INSTRUÇÃO A. Por favor, edite nos registros o trecho da linha que contém "Rendered at 1241 by 1754 pixels." até a linha que contém "text 2. Reinicia", trocando "transcribe" por "reproduce" e deixando todo o resto igual.

TEXTO FORNECIDO.
──────

Quando Deus se torna uma verdadeira paixão e está na pessoa como o respiro, quando Ele “entra nas veias” e inunda todo o ser, as maravilhas acontecem e surgem: as universidades, os hospitais, as escolas, as instituições ligadas aos pobres… É neste ambiente de profunda fé que surge a intuição de S. João Bosco antecipando-se à pedagogia, ao serviço social, ao ensino, à Convenção dos Direitos das Crianças. Assim surgiu o Sistema Preventivo que um século antes foi precursor notável dos Direitos da Criança, onde tal categoria jurídica não existia formalmente.
A sua intervenção, em prol dos jovens pobres e abandonados de Turim, alinhou-se de forma impressionante com os princípios que, mais de um século depois, seriam consagrados em documentos internacionais como a Convenção sobre os Direitos da Criança da ONU (CDC) de 1989.
Nascida da fé, a obra de São João Bosco, desenvolvida na Itália oitocentista, é um testemunho perene do seu profundo compromisso com Deus que depois se repercute com a dignidade humana e o bem-estar integral dos jovens, especialmente dos mais vulneráveis e marginalizados. A sua metodologia educativa, o Sistema Preventivo, assenta nos pilares da razão, religião e amorevolezza (amor educativo, amabilidade), promovendo um ambiente de acolhimento e crescimento moral, intelectual e espiritual. Embora a linguagem dos “direitos da criança” fosse inexistente à época, a prática pedagógica de Dom Bosco antecipou e incorporou, na sua essência, muitos dos artigos que hoje compõem a Convenção sobre os Direitos da Criança (CDC).
A premissa fundamental do Sistema Preventivo é a prevenção do mal e a promoção do bem, através de uma presença constante e amorosa do educador na vida do jovem. Contrariamente ao sistema repressivo, que se baseia na coação e no castigo após a transgressão, o método salesiano aposta na criação de um ambiente onde a transgressão é ativamente desencorajada pela presença benéfica e pelo carinho, permitindo ao jovem experienciar um prazer interior que o afasta da delinquência. Esta abordagem proativa oferece aos Direitos Humanos a ênfase na educação preventiva.
A amorevolezza, muitas vezes traduzida como amor preventivo ou caridade paciente e benigna, é a força motriz que unifica a prática de Dom Bosco e os princípios dos direitos da criança. Dom Bosco pedia aos educadores que fossem “firmes em querer o bem e em impedir o mal, sempre, porém, com doçura e prudência”, mostrando-se sempre afetuosos e fazendo ver que todos os esforços tinham por objetivo o bem da alma do jovem. Dizia “Conseguir-se-á mais com um olhar de bondade, com uma palavra animadora, que encha o coração de confiança, do que com muitas repreensões que só trazem inquietações e matam a espontaneidade”.
Esta atitude reflete diretamente o princípio da dignidade intrínseca de toda a criança, um conceito basilar da CDC.
A ligação entre o Sistema Preventivo e a Convenção sobre os Direitos da Criança pode ser analisada através de vários eixos:
O direito à Educação (Artigo 28 da CDC): Dom Bosco não só ofereceu educação, como também formação profissional e a possibilidade de um emprego digno com um contrato de trabalho protegido (é o primeiro contrato trabalho redigido que não permitia que o trabalho se prolongasse para além, das 8 horas). O oratório era espaço onde a instrução era vista como um caminho para ser bom cristão e ter a vida honesta, garantindo o desenvolvimento integral dos jovens.

──────

CONTEÚDO DOS REGISTROS.

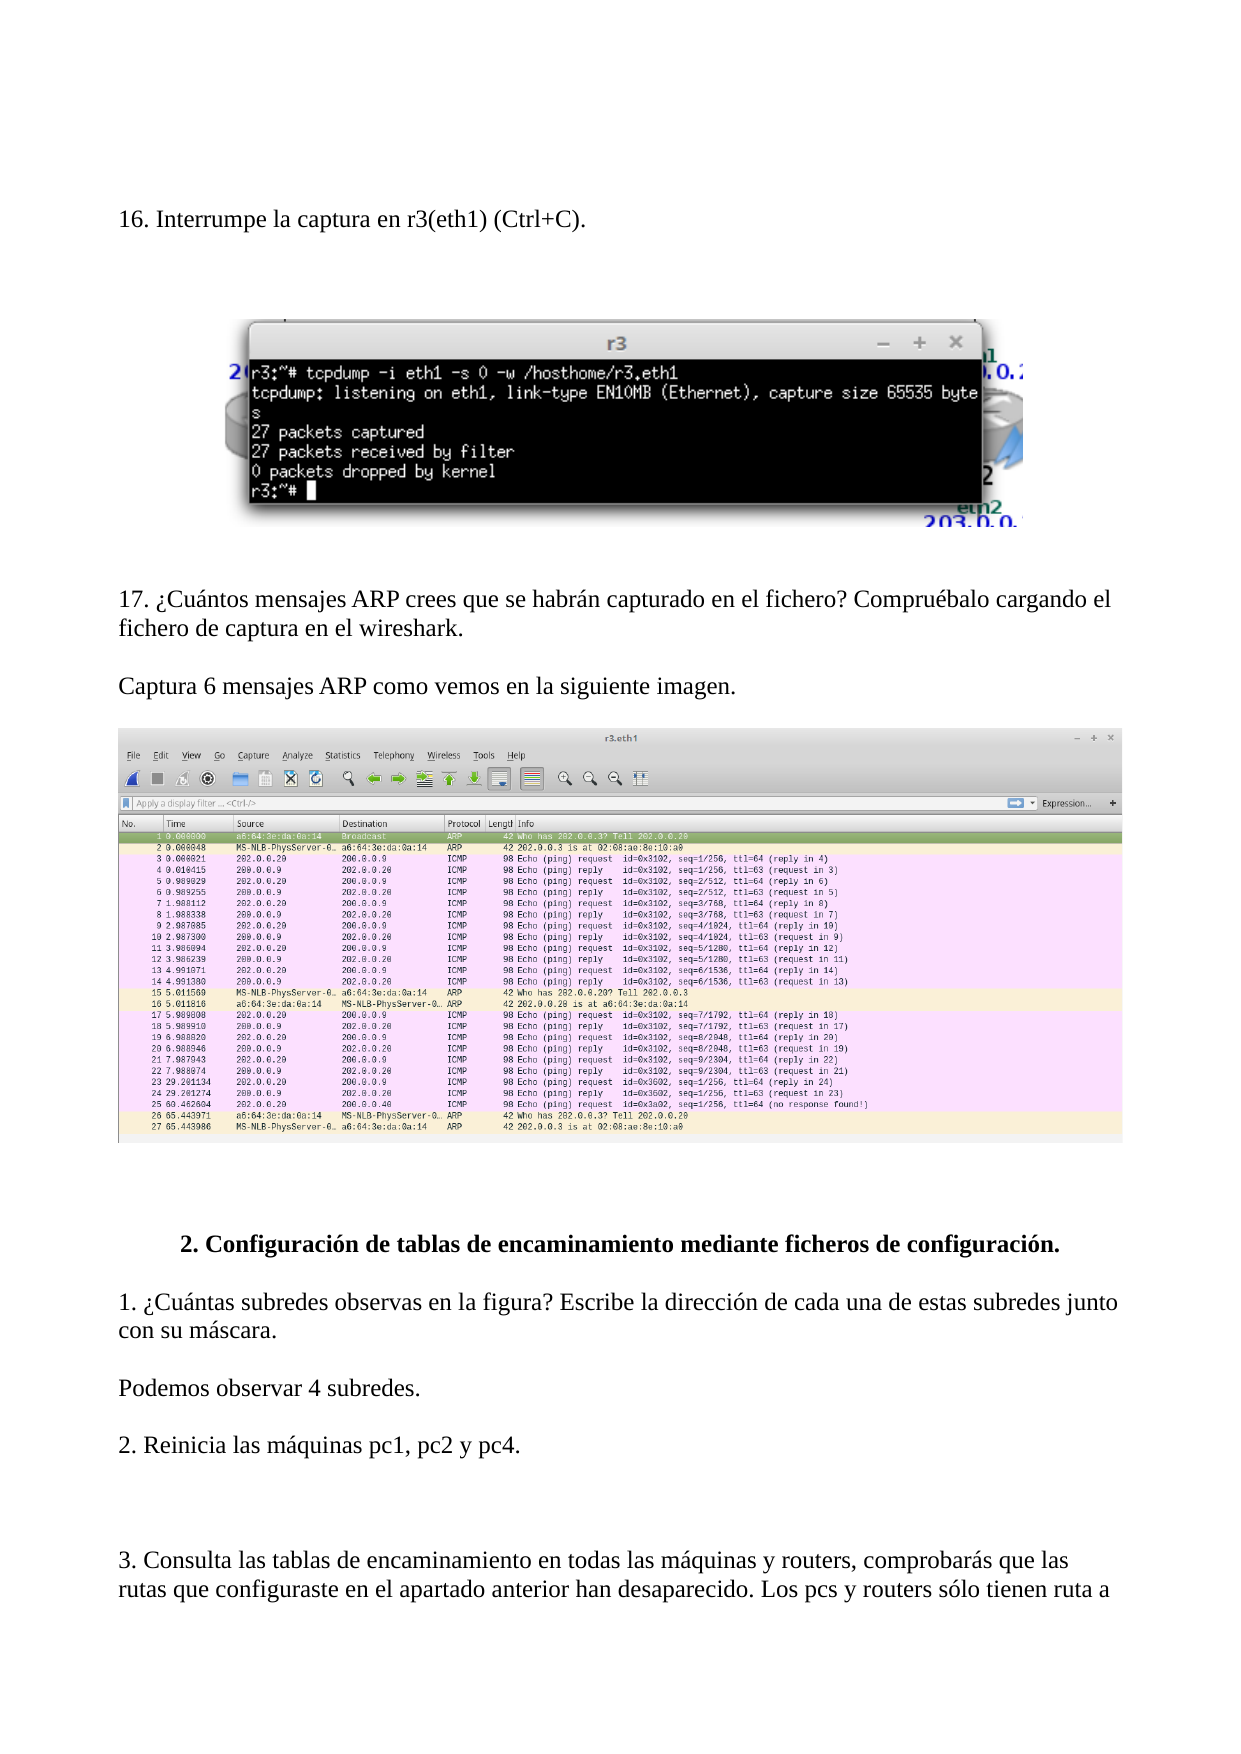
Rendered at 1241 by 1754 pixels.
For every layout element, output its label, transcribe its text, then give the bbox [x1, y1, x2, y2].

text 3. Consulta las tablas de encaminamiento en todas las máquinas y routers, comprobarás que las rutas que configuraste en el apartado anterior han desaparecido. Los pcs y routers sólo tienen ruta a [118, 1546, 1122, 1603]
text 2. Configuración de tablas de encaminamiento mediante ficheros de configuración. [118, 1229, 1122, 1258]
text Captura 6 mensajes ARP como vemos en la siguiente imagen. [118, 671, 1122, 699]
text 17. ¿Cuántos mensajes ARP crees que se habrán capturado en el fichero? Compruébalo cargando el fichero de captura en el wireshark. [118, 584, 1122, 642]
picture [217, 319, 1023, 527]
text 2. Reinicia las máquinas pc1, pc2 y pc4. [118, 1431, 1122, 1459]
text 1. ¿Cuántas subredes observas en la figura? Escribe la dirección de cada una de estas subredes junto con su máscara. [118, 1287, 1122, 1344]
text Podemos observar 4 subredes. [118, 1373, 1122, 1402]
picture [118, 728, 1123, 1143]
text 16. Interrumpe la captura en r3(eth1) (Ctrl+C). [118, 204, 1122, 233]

──────

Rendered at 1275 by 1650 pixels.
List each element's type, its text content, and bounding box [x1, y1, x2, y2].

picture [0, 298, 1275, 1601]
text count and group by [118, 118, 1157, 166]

──────

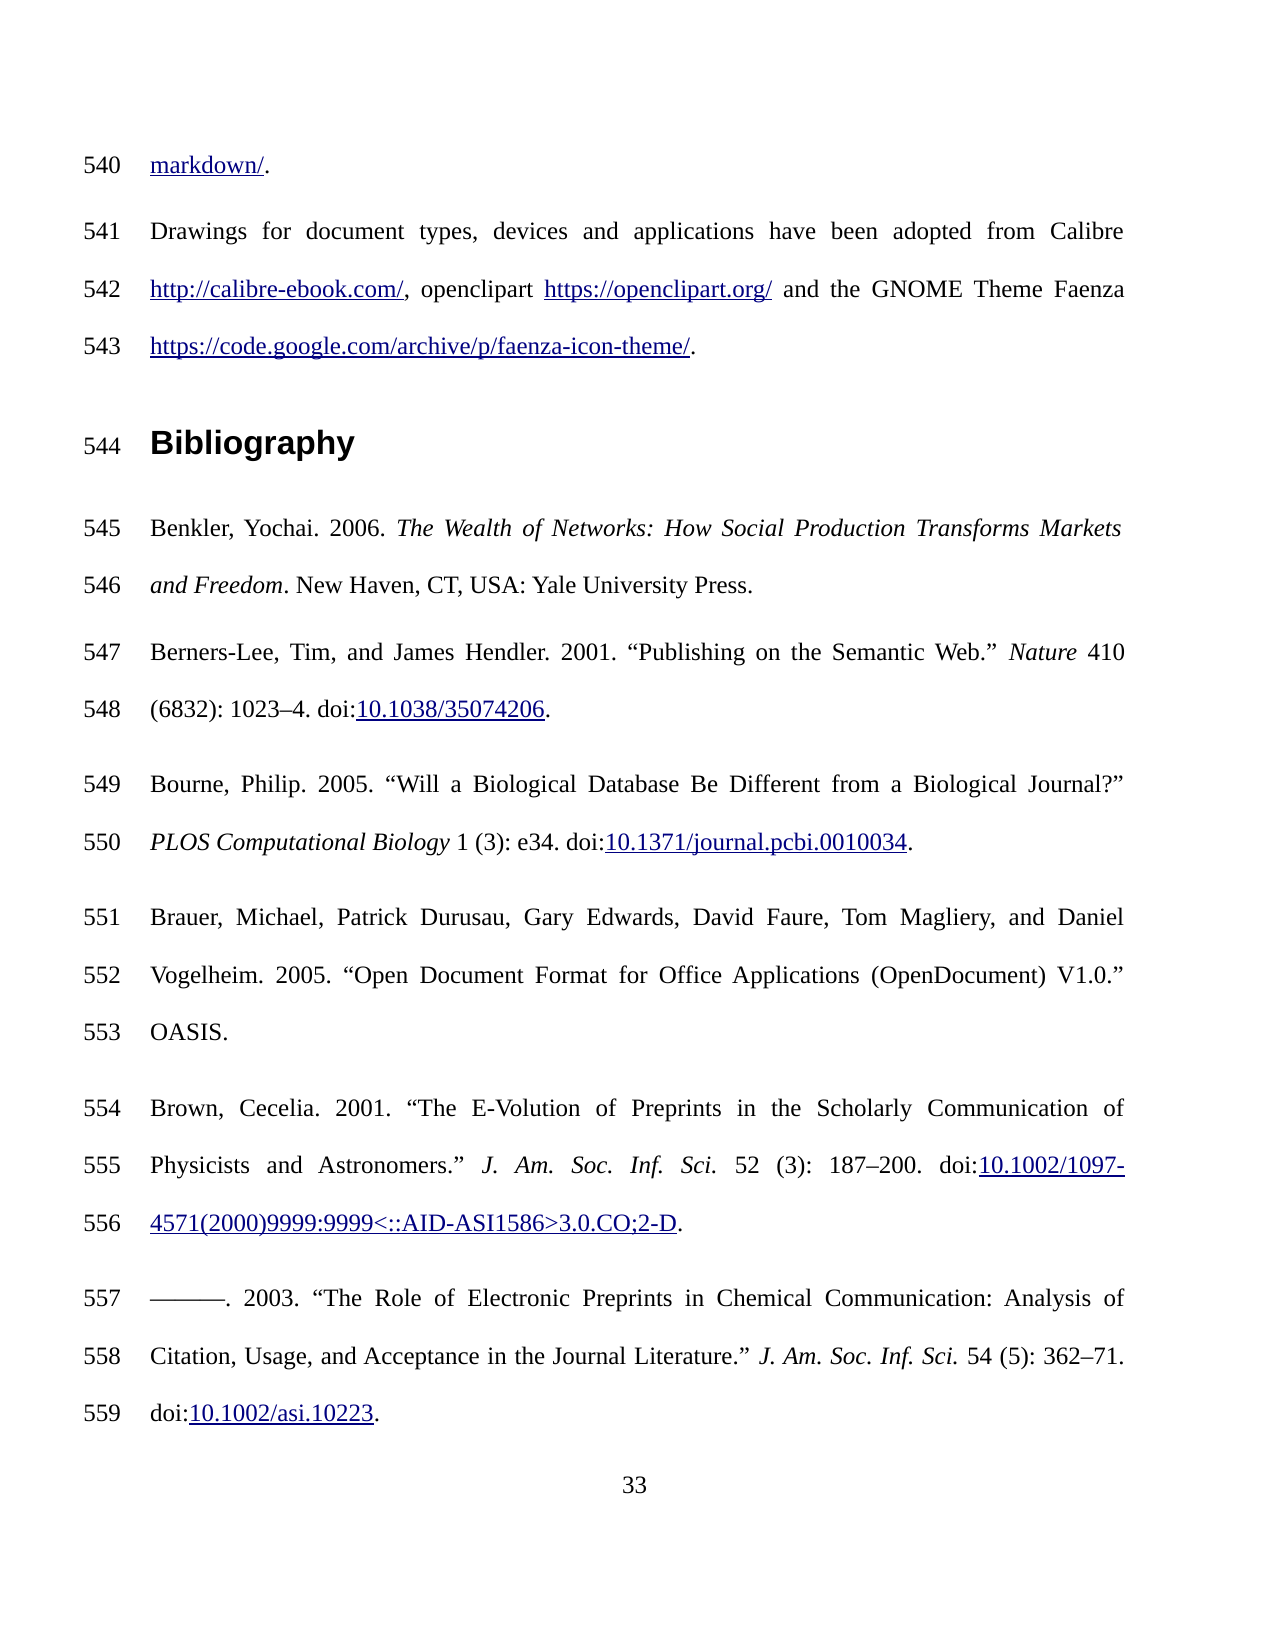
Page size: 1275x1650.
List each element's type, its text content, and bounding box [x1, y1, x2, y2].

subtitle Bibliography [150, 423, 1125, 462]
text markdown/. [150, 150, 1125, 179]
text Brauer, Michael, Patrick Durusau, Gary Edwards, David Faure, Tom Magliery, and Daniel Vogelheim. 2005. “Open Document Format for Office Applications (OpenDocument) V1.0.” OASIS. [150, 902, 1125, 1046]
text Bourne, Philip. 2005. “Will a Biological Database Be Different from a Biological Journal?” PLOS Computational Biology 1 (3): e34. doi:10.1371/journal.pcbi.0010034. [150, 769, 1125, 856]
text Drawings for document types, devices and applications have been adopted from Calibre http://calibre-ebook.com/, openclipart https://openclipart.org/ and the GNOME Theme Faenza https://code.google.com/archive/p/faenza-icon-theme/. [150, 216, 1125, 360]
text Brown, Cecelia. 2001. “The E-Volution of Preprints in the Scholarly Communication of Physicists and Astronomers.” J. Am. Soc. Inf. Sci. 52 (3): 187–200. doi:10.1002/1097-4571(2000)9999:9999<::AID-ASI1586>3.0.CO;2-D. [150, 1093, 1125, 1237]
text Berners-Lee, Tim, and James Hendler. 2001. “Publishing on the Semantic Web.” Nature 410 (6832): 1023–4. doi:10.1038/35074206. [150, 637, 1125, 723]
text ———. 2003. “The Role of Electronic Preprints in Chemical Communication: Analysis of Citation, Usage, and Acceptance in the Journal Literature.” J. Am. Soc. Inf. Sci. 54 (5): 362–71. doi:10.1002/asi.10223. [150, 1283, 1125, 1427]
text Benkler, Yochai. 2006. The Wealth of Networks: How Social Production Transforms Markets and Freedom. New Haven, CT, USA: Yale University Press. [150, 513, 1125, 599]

──────

INSTRUÇÃO B. Reproduza fielmente, do texto sobre Dom Bosco, o trecho que vai de "Nascida da fé, a" até "da Criança (CDC).".

RESULTADO DA TAREFA A.
Rendered at 1241 by 1754 pixels.
For every layout element, output its label, reproduce its text, then give the bbox [x1, y1, x2, y2].

text 3. Consulta las tablas de encaminamiento en todas las máquinas y routers, comprobarás que las rutas que configuraste en el apartado anterior han desaparecido. Los pcs y routers sólo tienen ruta a [118, 1546, 1122, 1603]
text 2. Configuración de tablas de encaminamiento mediante ficheros de configuración. [118, 1229, 1122, 1258]
text Captura 6 mensajes ARP como vemos en la siguiente imagen. [118, 671, 1122, 699]
text 17. ¿Cuántos mensajes ARP crees que se habrán capturado en el fichero? Compruébalo cargando el fichero de captura en el wireshark. [118, 584, 1122, 642]
picture [217, 319, 1023, 527]
text 2. Reinicia las máquinas pc1, pc2 y pc4. [118, 1431, 1122, 1459]

RESULTADO DA TAREFA B.
Nascida da fé, a obra de São João Bosco, desenvolvida na Itália oitocentista, é um testemunho perene do seu profundo compromisso com Deus que depois se repercute com a dignidade humana e o bem-estar integral dos jovens, especialmente dos mais vulneráveis e marginalizados. A sua metodologia educativa, o Sistema Preventivo, assenta nos pilares da razão, religião e amorevolezza (amor educativo, amabilidade), promovendo um ambiente de acolhimento e crescimento moral, intelectual e espiritual. Embora a linguagem dos “direitos da criança” fosse inexistente à época, a prática pedagógica de Dom Bosco antecipou e incorporou, na sua essência, muitos dos artigos que hoje compõem a Convenção sobre os Direitos da Criança (CDC).